==== Exercise input ====
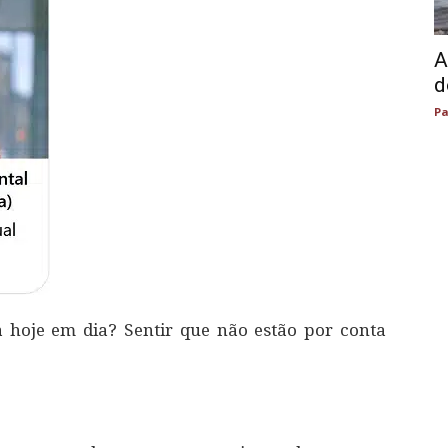
A
d
Pa
 hoje em dia? Sentir que não estão por conta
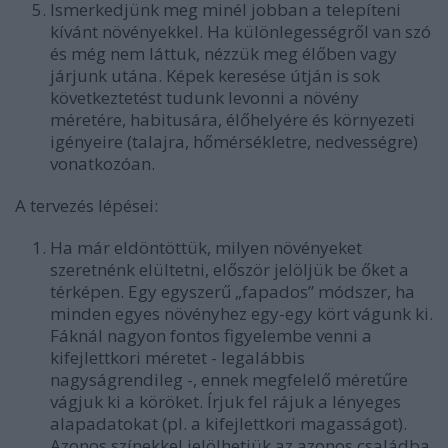
Ismerkedjünk meg minél jobban a telepíteni
kívánt növényekkel. Ha különlegességről van szó
és még nem láttuk, nézzük meg élőben vagy
járjunk utána. Képek keresése útján is sok
következtetést tudunk levonni a növény
méretére, habitusára, élőhelyére és környezeti
igényeire (talajra, hőmérsékletre, nedvességre)
vonatkozóan.
A tervezés lépései:
Ha már eldöntöttük, milyen növényeket
szeretnénk elültetni, először jelöljük be őket a
térképen. Egy egyszerű „fapados” módszer, ha
minden egyes növényhez egy-egy kört vágunk ki.
Fáknál nagyon fontos figyelembe venni a
kifejlettkori méretet - legalábbis
nagyságrendileg -, ennek megfelelő méretűre
vágjuk ki a köröket. Írjuk fel rájuk a lényeges
alapadatokat (pl. a kifejlettkori magasságot).
Azonos színekkel jelölhetjük az azonos családba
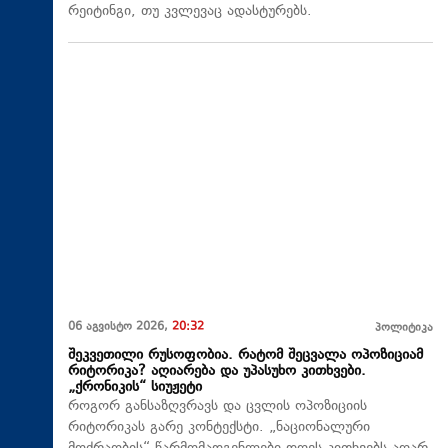
რეიტინგი, თუ კვლევაც ადასტურებს.
06 აგვისტო 2026,
20:32
პოლიტიკა
შეკვეთილი რუსოფობია. რატომ შეცვალა ოპოზიციამ
რიტორიკა? აღიარება და უპასუხო კითხვები.
„ქრონიკის“ სიუჟეტი
როგორ განსაზღვრავს და ცვლის ოპოზიციის
რიტორიკას გარე კონტექსტი. „ნაციონალური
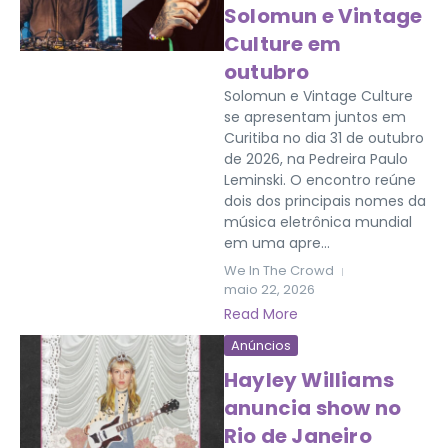
Solomun e Vintage
Culture em
outubro
Solomun e Vintage Culture
se apresentam juntos em
Curitiba no dia 31 de outubro
de 2026, na Pedreira Paulo
Leminski. O encontro reúne
dois dos principais nomes da
música eletrônica mundial
em uma apre...
We In The Crowd
maio 22, 2026
Read More
Anúncios
Hayley Williams
anuncia show no
Rio de Janeiro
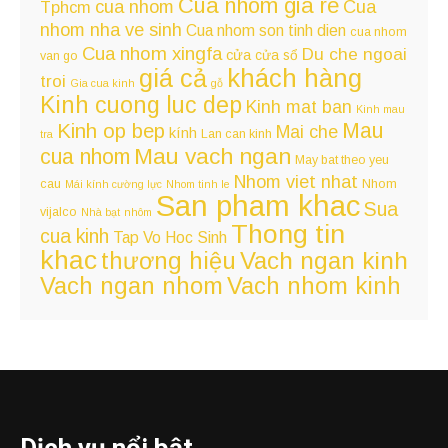
Cua nhom gia re
cua nhom
Cua
Tphcm
nhom nha ve sinh
Cua nhom son tinh dien
cua nhom
Cua nhom xingfa
Du che ngoai
cửa
cửa sổ
van go
giá cả
khách hàng
troi
Gia cua kinh
gỗ
Kinh cuong luc dep
Kinh mat ban
Kinh mau
Kinh op bep
Mau
Mai che
kính
Lan can kinh
tra
Mau vach ngan
cua nhom
May bat theo yeu
Nhom viet nhat
cau
Nhom
Mái kính cường lực
Nhom tinh le
San pham khac
Sua
vijalco
Nhà bạt
nhôm
Thong tin
cua kinh
Tap Vo Hoc Sinh
khac
Vach ngan kinh
thương hiệu
Vach ngan nhom
Vach nhom kinh
Dịch vụ nổi bật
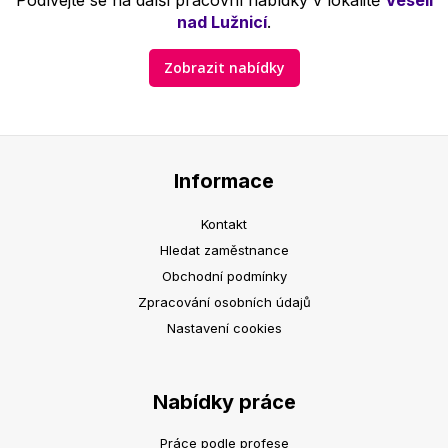
Podívejte se na další pracovní nabídky v lokalitě
Veselí
nad Lužnicí
.
Zobrazit nabídky
Informace
Kontakt
Hledat zaměstnance
Obchodní podmínky
Zpracování osobních údajů
Nastavení cookies
Nabídky práce
Práce podle profese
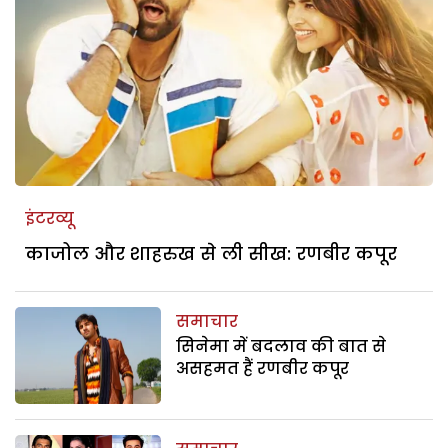
इंटरव्यू
काजोल और शाहरुख से ली सीख: रणबीर कपूर
समाचार
सिनेमा में बदलाव की बात से
असहमत हैं रणबीर कपूर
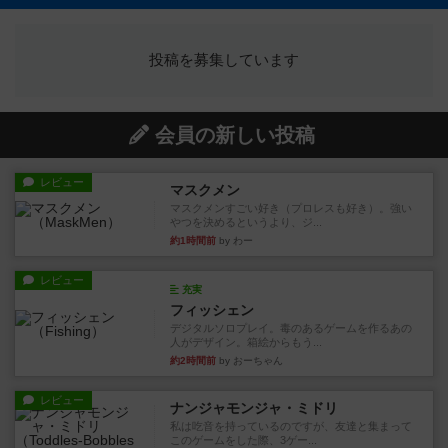
投稿を募集しています
会員の新しい投稿
レビュー
マスクメン
マスクメンすごい好き（プロレスも好き）。強い
やつを決めるというより、ジ...
約1時間前
by わー
レビュー
充実
フィッシェン
デジタルソロプレイ。毒のあるゲームを作るあの
人がデザイン。箱絵からもう...
約2時間前
by おーちゃん
レビュー
ナンジャモンジャ・ミドリ
私は吃音を持っているのですが、友達と集まって
このゲームをした際、3ゲー...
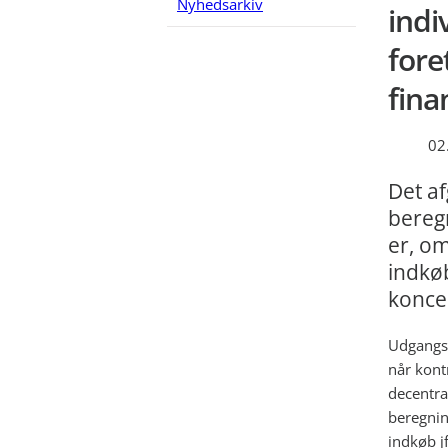
Nyhedsarkiv
indi
fore
fina
02
Det a
beregn
er, om
indkøb
konce
Udgangsp
når kont
decentra
beregnin
indkøb j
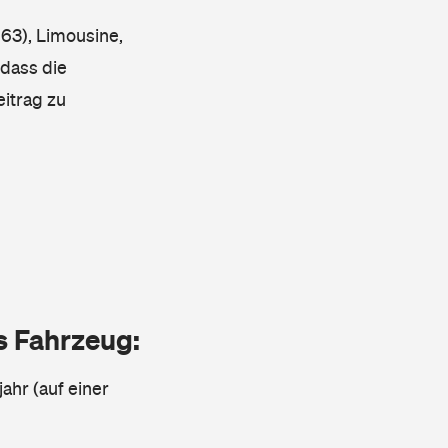
63), Limousine,
 dass die
eitrag zu
as Fahrzeug:
jahr (auf einer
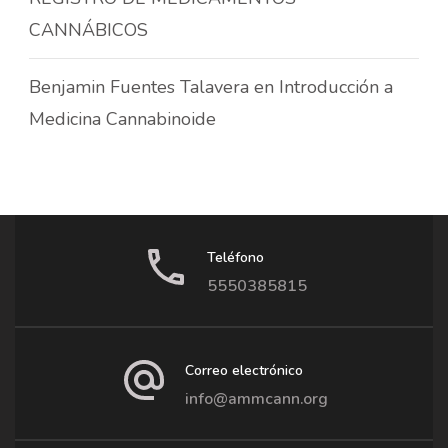
CANNÁBICOS
Benjamin Fuentes Talavera
en
Introducción a
Medicina Cannabinoide
Teléfono
5550385815
Correo electrónico
info@ammcann.org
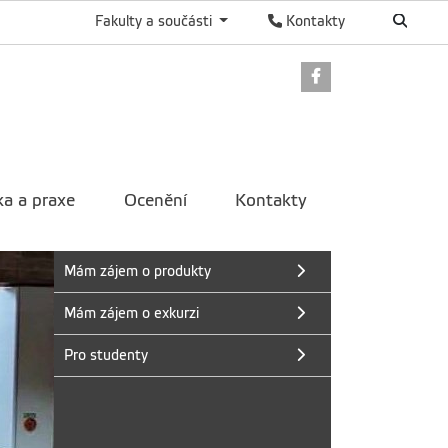
Fakulty a součásti
Kontakty
Odkaz na Faceb
a a praxe
Ocenění
Kontakty
Mám zájem o produkty
Mám zájem o exkurzi
Pro studenty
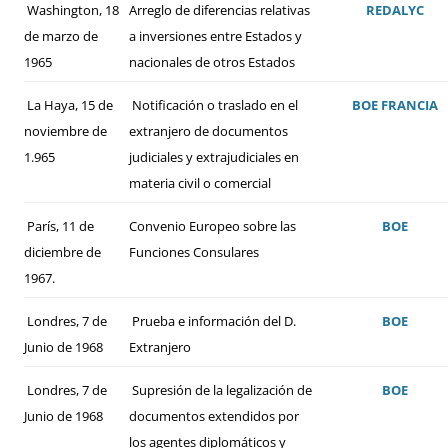
Washington, 18
Arreglo de diferencias relativas
REDALYC
de marzo de
a inversiones entre Estados y
1965
nacionales de otros Estados
La Haya, 15 de
Notificación o traslado en el
BOE
FRANCIA
noviembre de
extranjero de documentos
1.965
judiciales y extrajudiciales en
materia civil o comercial
París, 11 de
Convenio Europeo sobre las
BOE
diciembre de
Funciones Consulares
1967.
Londres, 7 de
Prueba e información del D.
BOE
Junio de 1968
Extranjero
Londres, 7 de
Supresión de la legalización de
BOE
Junio de 1968
documentos extendidos por
los agentes diplomáticos y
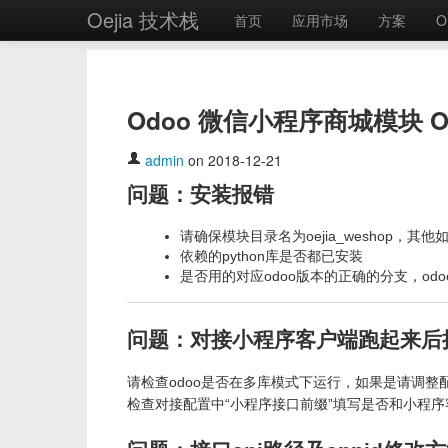
Oejia 技术栈
首页
应用市场
方案
O
Odoo 微信小程序商城模块 Oe
admin
on 2018-12-21
问题：安装报错
请确保模块目录名为oejia_weshop，其他如o
依赖的python库是否都已安装
是否用的对应odoo版本的正确的分支，odoo10
问题：对接小程序客户端跑起来后接
请检查odoo是否在多库模式下运行，如果是请调整
检查对接配置中“小程序接口前缀”填写是否和小程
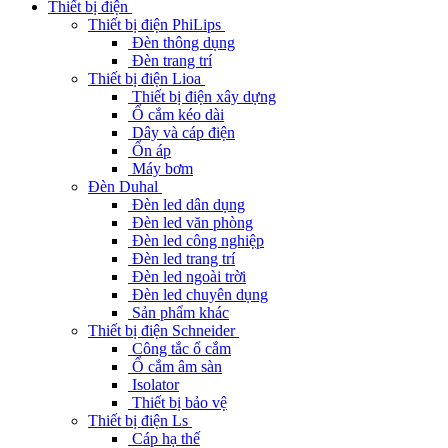
Thiết bị điện
Thiết bị điện PhiLips
Đèn thông dụng
Đèn trang trí
Thiết bị điện Lioa
Thiết bị điện xây dựng
Ổ cắm kéo dài
Dây và cáp điện
Ổn áp
Máy bơm
Đèn Duhal
Đèn led dân dụng
Đèn led văn phòng
Đèn led công nghiệp
Đèn led trang trí
Đèn led ngoài trời
Đèn led chuyên dụng
Sản phẩm khác
Thiết bị điện Schneider
Công tắc ổ cắm
Ổ cắm âm sàn
Isolator
Thiết bị bảo vệ
Thiết bị điện Ls
Cáp hạ thế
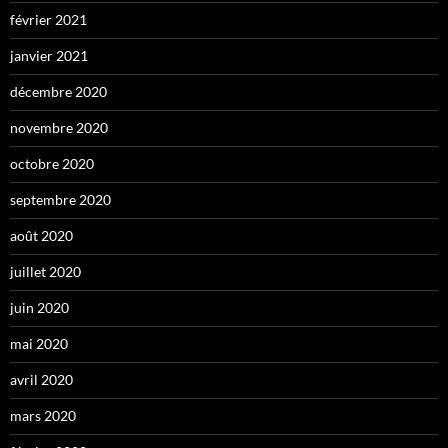
février 2021
janvier 2021
décembre 2020
novembre 2020
octobre 2020
septembre 2020
août 2020
juillet 2020
juin 2020
mai 2020
avril 2020
mars 2020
====
▶ [Request]:
Copy each line of the preceding material that contains "dụng".

▶ [Output for this task]:
Đèn thông dụng
Đèn led dân dụng
Đèn led chuyên dụng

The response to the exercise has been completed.